- **What is required**
Every line below that carries the word "cookies" needs to be copied.

[Given data Boundary: Start]

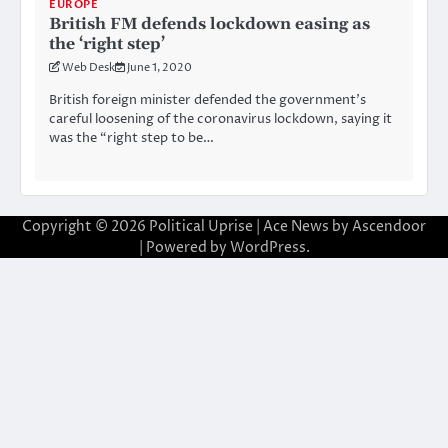
EUROPE
British FM defends lockdown easing as
the ‘right step’
Web Desk
June 1, 2020
British foreign minister defended the government’s
careful loosening of the coronavirus lockdown, saying it
was the “right step to be…
Copyright © 2026
Political Uprise
| Ace News by
Ascendoor
| Powered by
WordPress
.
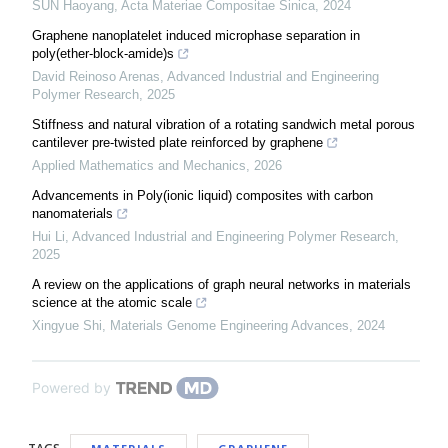
SUN Haoyang
,
Acta Materiae Compositae Sinica
,
2024
Graphene nanoplatelet induced microphase separation in
poly(ether-block-amide)s
David Reinoso Arenas
,
Advanced Industrial and Engineering
Polymer Research
,
2025
Stiffness and natural vibration of a rotating sandwich metal porous
cantilever pre-twisted plate reinforced by graphene
Applied Mathematics and Mechanics
,
2026
Advancements in Poly(ionic liquid) composites with carbon
nanomaterials
Hui Li
,
Advanced Industrial and Engineering Polymer Research
,
2025
A review on the applications of graph neural networks in materials
science at the atomic scale
Xingyue Shi
,
Materials Genome Engineering Advances
,
2024
Powered by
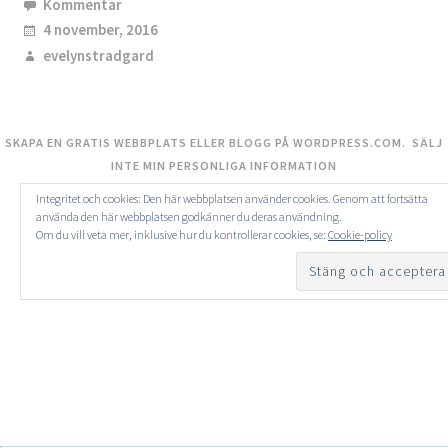
Kommentar
4 november, 2016
evelynstradgard
SKAPA EN GRATIS WEBBPLATS ELLER BLOGG PÅ WORDPRESS.COM.
SÄLJ
INTE MIN PERSONLIGA INFORMATION
Integritet och cookies: Den här webbplatsen använder cookies. Genom att fortsätta
använda den här webbplatsen godkänner du deras användning.
Om du vill veta mer, inklusive hur du kontrollerar cookies, se:
Cookie-policy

[Given data Boundary: End]

- **Exercise solution**
Integritet och cookies: Den här webbplatsen använder cookies. Genom att fortsätta
Om du vill veta mer, inklusive hur du kontrollerar cookies, se:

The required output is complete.